This is what a real socialist looks like – Marek Edelman Dead at 90

_46487698_008061478-1The last surviving leader of the Warsaw Ghetto Uprising of 1943, Marek Edelman, is dead at 90.

WIth all of the cartoonish declarations by the likes of Beck, Hannity, Radosh and Horowitz about the alleged “socialist” politics of neo-stalinists like Bill Ayers and Van Jones, the sad passing of Edelman serves as a reminder of what a real socialist looked like through some of the worst periods of modern human history. Of course, Jones and Ayers think of themselves as radicals and “socialists” despite their affinity with authoritarian movements like that of Hugo Chavez, Castro and Daniel Ortega. Both sides in this strange collusion have an interest in perpetrating the myth.

Thus, despite the sadness of today’s news it offers a refreshing opportunity to consider the biography of a genuine socialist and radical.

Jewish Bund in 1917

Jewish Bund in 1917

Edelman was 23 when he took part in the ghetto uprising as a member of the Bund, a socialist and anti-zionist Jewish group. The Germans had walled off part of Warsaw and the Jews inside realized their eventual fate. Some 300,000 residents of the ghetto were sent to the gas chambers at Treblinka before the uprising. Despite sure failure some 200 mostly young Jews like Edelman formed the Jewish Fighing Organization and rose up and inflicted significant casualties on the Nazis. In the end more than 55,000 remaining Jewish residents were massacred. Edelman was a sub commander and rose to commander of the entire force when the uprising’s lead organizer Mordechai Anielewicz was killed.

Edelman escaped the massacre through the sewer system beneath the streets of Warsaw and joined the wider resistance movement in Poland. The destruction of the Warsaw Ghetto was portrayed movingly in the recent film The Pianist.

Although gentile Poles failed to come to the aid of the Jewish uprising, Edelman joined their 1944 wider Warsaw Home Army uprising against the Nazis, in the hope that Warsaw, and Poland, would become free in advance of the Soviet Red Army’s assault.

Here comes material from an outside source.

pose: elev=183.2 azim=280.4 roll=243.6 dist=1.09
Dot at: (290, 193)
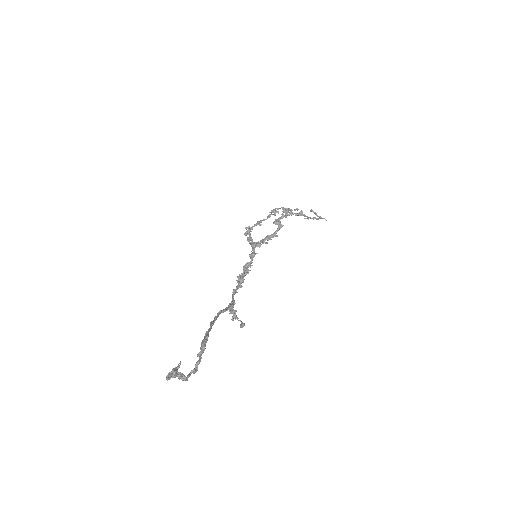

Jewish Ghetto Residents After Uprising

Jewish Ghetto Residents After Uprising

The Soviets could have aided the uprising with artillery fire from across the Vistula river but kept their guns silent. Cynically Stalin hoped the Germans would do his dirty work for him and there would be a pliant Warsaw waiting to be “liberated” by his occupying Red Army. Stalin’s calculation proved correct and FDR abandoned Poland in part of the carve up of the world at Yalta.

After the war, Edelman and his wife became doctors and moved to Lodz, the textile capital of Poland and one of its important working class centers. He refused to leave Poland even in the face of anti semitic purges in the late 60s although his wife fled to Paris. He helped to organize key groups that would lead to Polish Solidarity’s uprising in 1980 when shipyard workers in Gdansk went on a general strike. Edelman was part of KOR, a defense committee of activists and intellectuals set up to help Polish workers facing harassment by the Stalinist regime.

At its height, Polish Solidarity stood up against both the Stalinist regime in Poland and its Russian backers but also the emerging neo-liberal economic forces of the Reagan era that had burdened Poland with billions in debt. It was in December 1981 when Polish Solidarity leaders advocated democratic self management of the Polish economy that the Polish regime cracked down, on Soviet orders, thus guaranteeing that western bankers would be repaid.

images1Edelman was one of the thousands of Solidarity activists thrown in jail although his celebrity led to his quick release.  He later served in the Polish Parliament once the Communist regime fell in 1989.

He backed NATO’s invasion of Albania and the US invasion of Iraq which I think was unfortunate but his concern about the potential of another Holocaust was certainly understandable in both instances. Edelman was also a strong supporter of the rights of Palestinians and wrote a letter addressed to the “Palestinian fighting organizations” saying the legacy of the Warsaw ghetto uprising now passed to them.

It may not surprise KH readers to learn that the New York Times obituary of Dr. Edelman fails to mention his socialist and anti-zionist political history although it gave the news enough space to discuss the ghetto uprising in some detail.  They also ignore the collusion of the Red Army in the German suppression of the 1944 Warsaw uprising.

The biography of this stalwart figure stands as a record of human courage in the face of authoritarianism from the west and east.